| WHAT YOU ARE ASKED TO DO |
Without the pictures, repeat the listing character for character.

| PROVIDED ENTRIES |
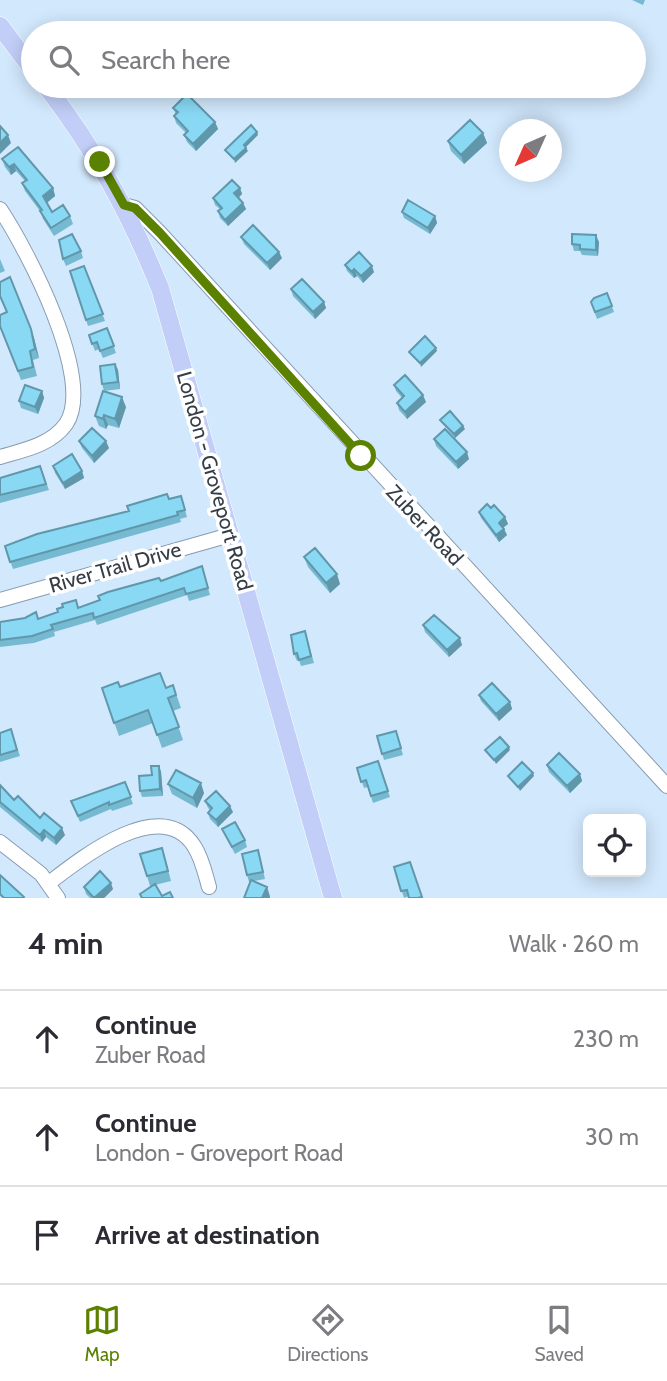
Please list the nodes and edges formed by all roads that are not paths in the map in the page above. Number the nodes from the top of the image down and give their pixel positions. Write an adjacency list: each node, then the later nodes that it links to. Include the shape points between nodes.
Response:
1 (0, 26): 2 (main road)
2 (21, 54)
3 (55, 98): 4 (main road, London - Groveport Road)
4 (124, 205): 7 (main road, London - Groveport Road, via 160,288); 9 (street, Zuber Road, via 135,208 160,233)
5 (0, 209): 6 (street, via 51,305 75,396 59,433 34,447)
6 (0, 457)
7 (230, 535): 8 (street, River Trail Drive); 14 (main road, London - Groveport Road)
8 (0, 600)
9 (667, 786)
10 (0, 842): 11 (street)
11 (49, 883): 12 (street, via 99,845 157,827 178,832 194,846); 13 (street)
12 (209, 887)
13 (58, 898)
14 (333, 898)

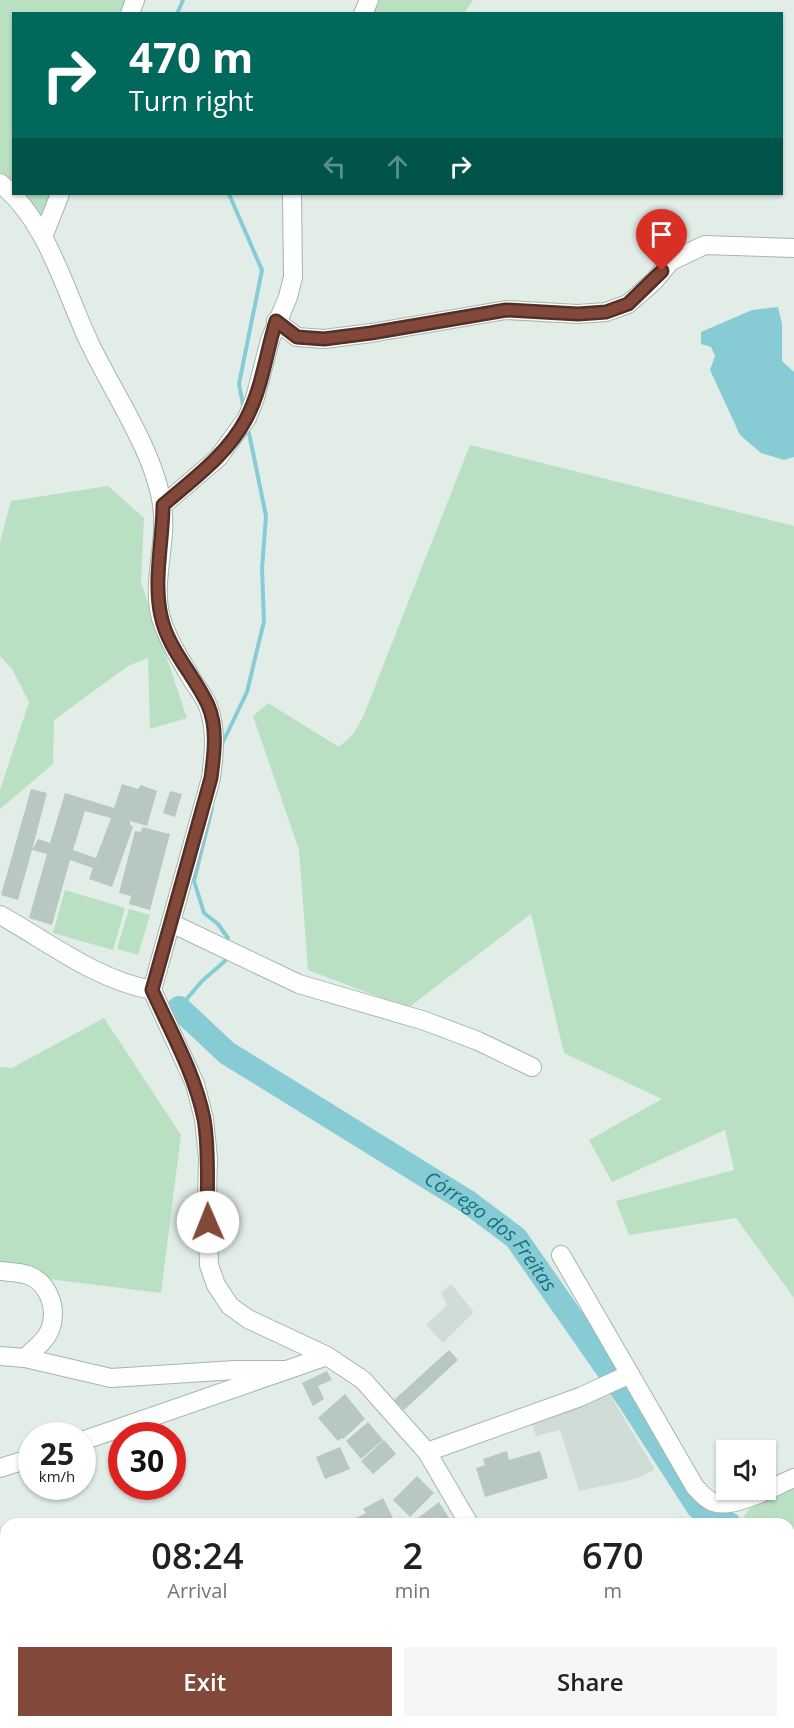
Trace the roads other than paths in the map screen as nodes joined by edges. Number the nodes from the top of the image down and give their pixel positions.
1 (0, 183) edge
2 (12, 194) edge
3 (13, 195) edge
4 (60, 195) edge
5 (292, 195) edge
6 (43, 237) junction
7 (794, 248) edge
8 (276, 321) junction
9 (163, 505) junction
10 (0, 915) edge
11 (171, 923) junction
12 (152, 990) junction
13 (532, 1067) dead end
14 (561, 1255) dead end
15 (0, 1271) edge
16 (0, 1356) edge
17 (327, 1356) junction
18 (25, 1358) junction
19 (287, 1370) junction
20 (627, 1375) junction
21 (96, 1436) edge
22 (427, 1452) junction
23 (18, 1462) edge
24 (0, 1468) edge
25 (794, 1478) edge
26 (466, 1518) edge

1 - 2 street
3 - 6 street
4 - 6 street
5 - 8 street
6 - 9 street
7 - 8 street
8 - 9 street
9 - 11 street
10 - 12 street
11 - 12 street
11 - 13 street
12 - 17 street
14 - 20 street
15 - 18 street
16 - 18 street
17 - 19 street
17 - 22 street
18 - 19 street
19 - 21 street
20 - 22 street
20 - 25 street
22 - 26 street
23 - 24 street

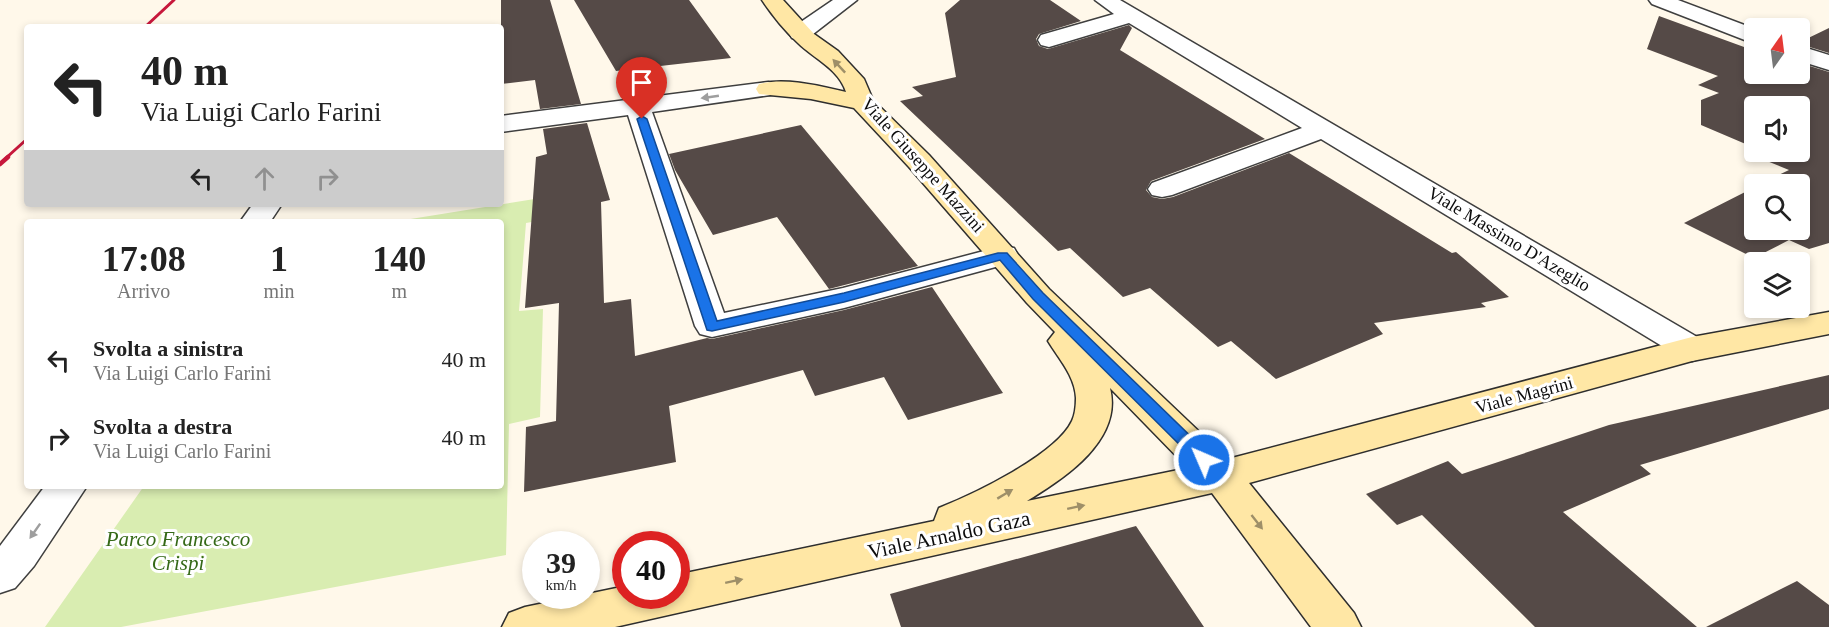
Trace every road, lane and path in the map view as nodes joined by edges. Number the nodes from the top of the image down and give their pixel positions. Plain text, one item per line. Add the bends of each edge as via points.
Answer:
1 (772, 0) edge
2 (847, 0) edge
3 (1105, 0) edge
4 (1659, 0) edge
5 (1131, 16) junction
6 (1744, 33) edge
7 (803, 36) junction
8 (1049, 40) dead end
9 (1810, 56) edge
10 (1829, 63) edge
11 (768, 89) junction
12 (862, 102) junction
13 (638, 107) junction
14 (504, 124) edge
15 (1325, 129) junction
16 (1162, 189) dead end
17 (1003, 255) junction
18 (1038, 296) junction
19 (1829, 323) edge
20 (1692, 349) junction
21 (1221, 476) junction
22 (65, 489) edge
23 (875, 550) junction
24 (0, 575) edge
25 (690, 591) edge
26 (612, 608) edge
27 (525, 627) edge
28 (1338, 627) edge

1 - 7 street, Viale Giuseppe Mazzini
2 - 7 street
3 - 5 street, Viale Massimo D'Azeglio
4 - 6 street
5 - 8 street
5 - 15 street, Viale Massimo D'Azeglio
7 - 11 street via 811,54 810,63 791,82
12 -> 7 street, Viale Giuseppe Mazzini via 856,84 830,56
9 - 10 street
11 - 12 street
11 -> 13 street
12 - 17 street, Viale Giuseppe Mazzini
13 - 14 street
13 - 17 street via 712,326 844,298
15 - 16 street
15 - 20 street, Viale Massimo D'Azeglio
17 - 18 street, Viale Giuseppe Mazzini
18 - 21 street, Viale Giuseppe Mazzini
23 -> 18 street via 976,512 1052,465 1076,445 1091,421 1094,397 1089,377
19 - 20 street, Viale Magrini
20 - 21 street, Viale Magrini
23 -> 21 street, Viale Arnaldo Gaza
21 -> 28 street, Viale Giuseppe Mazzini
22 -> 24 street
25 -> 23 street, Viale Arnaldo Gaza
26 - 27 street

| RESPONSE TO THIS EXERCISE |
Please list the nodes and edges formed by all roads that are not paths in the map in the page above. Number the nodes from the top of the image down and give their pixel positions. Write an adjacency list: each node, then the later nodes that it links to. Include the shape points between nodes.
Response:
1 (0, 26): 2 (main road)
2 (21, 54)
3 (55, 98): 4 (main road, London - Groveport Road)
4 (124, 205): 7 (main road, London - Groveport Road, via 160,288); 9 (street, Zuber Road, via 135,208 160,233)
5 (0, 209): 6 (street, via 51,305 75,396 59,433 34,447)
6 (0, 457)
7 (230, 535): 8 (street, River Trail Drive); 14 (main road, London - Groveport Road)
8 (0, 600)
9 (667, 786)
10 (0, 842): 11 (street)
11 (49, 883): 12 (street, via 99,845 157,827 178,832 194,846); 13 (street)
12 (209, 887)
13 (58, 898)
14 (333, 898)

Trace the roads other than paths in the map screen as nodes joined by edges. Number the nodes from the top of the image down and give their pixel positions.
1 (0, 183) edge
2 (12, 194) edge
3 (13, 195) edge
4 (60, 195) edge
5 (292, 195) edge
6 (43, 237) junction
7 (794, 248) edge
8 (276, 321) junction
9 (163, 505) junction
10 (0, 915) edge
11 (171, 923) junction
12 (152, 990) junction
13 (532, 1067) dead end
14 (561, 1255) dead end
15 (0, 1271) edge
16 (0, 1356) edge
17 (327, 1356) junction
18 (25, 1358) junction
19 (287, 1370) junction
20 (627, 1375) junction
21 (96, 1436) edge
22 (427, 1452) junction
23 (18, 1462) edge
24 (0, 1468) edge
25 (794, 1478) edge
26 (466, 1518) edge

1 - 2 street
3 - 6 street
4 - 6 street
5 - 8 street
6 - 9 street
7 - 8 street
8 - 9 street
9 - 11 street
10 - 12 street
11 - 12 street
11 - 13 street
12 - 17 street
14 - 20 street
15 - 18 street
16 - 18 street
17 - 19 street
17 - 22 street
18 - 19 street
19 - 21 street
20 - 22 street
20 - 25 street
22 - 26 street
23 - 24 street

Trace every road, lane and path in the map view as nodes joined by edges. Number the nodes from the top of the image down and give their pixel positions. Plain text, one item per line. Add the bends of each edge as via points.
Answer:
1 (772, 0) edge
2 (847, 0) edge
3 (1105, 0) edge
4 (1659, 0) edge
5 (1131, 16) junction
6 (1744, 33) edge
7 (803, 36) junction
8 (1049, 40) dead end
9 (1810, 56) edge
10 (1829, 63) edge
11 (768, 89) junction
12 (862, 102) junction
13 (638, 107) junction
14 (504, 124) edge
15 (1325, 129) junction
16 (1162, 189) dead end
17 (1003, 255) junction
18 (1038, 296) junction
19 (1829, 323) edge
20 (1692, 349) junction
21 (1221, 476) junction
22 (65, 489) edge
23 (875, 550) junction
24 (0, 575) edge
25 (690, 591) edge
26 (612, 608) edge
27 (525, 627) edge
28 (1338, 627) edge

1 - 7 street, Viale Giuseppe Mazzini
2 - 7 street
3 - 5 street, Viale Massimo D'Azeglio
4 - 6 street
5 - 8 street
5 - 15 street, Viale Massimo D'Azeglio
7 - 11 street via 811,54 810,63 791,82
12 -> 7 street, Viale Giuseppe Mazzini via 856,84 830,56
9 - 10 street
11 - 12 street
11 -> 13 street
12 - 17 street, Viale Giuseppe Mazzini
13 - 14 street
13 - 17 street via 712,326 844,298
15 - 16 street
15 - 20 street, Viale Massimo D'Azeglio
17 - 18 street, Viale Giuseppe Mazzini
18 - 21 street, Viale Giuseppe Mazzini
23 -> 18 street via 976,512 1052,465 1076,445 1091,421 1094,397 1089,377
19 - 20 street, Viale Magrini
20 - 21 street, Viale Magrini
23 -> 21 street, Viale Arnaldo Gaza
21 -> 28 street, Viale Giuseppe Mazzini
22 -> 24 street
25 -> 23 street, Viale Arnaldo Gaza
26 - 27 street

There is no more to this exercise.